Research On Network Communication Signature Generation Technology Of Trojan Horses

Aiming at the problems that malwares like Trojan horses are performing more and more harmful to the network security, to improve the efficiency of Trojan horse detection by NIDS, the characteristics and network communication forms of Trojan horses are analyzed. Then combined with a sequence alignment algorithm, a model for signature generation of Trojan horses is designed and implemented.Firstly, this thesis studies the current mainstream network signature generation techniques of malicious code, including the character of signature generation system, implementation process and the effect of signature generation. The advantages and disadvantages of these signature generation techniques and the applicability of Trojans and other malicious codes are analyzed. These are important reference for the design of the system.Secondly, we studied the working principle and the communication mechanism of Trojan horses, particularly the remote-control Trojan communication technologies. The causes and forms of the noise during the communication of Trojan signatures generation are discussed.
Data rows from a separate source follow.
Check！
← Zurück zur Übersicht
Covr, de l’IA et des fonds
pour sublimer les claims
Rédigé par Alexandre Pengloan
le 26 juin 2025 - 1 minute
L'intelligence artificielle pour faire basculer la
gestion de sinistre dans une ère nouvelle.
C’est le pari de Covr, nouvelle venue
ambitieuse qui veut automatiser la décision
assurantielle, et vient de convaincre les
And then sequence alignment algorithm which is widely used in bioinformatics is studied. According to the characteristics of network traffic of Trojans, the two-sequence global alignment algorithm is extended. Then an improved hierarchical multiple sequence alignment algorithm based on iteration is designed. It can be proved that the performance is improved compared with of the original algorithm, especially when the quantity of noise is small.Thirdly, according to the study of automatic malware network signature generation and Trojan communication technology, a signature generation system of Trojans is designed. This system is mainly consisted of packet capture module, signatures generation module, signature transform module and rules selection module. Extended two-sequence global alignment algorithm and the improved hierarchical multiple sequences alignment algorithm based on iteration are used in signature generation module. Combined with the form and characteristics of Trojans, a united alarm form is designed to increase the accuracy of Trojan detection. And this system is proved to be practical and effective through the experiments.Finally, the shortages of the system and the way to improve the system are pointed out.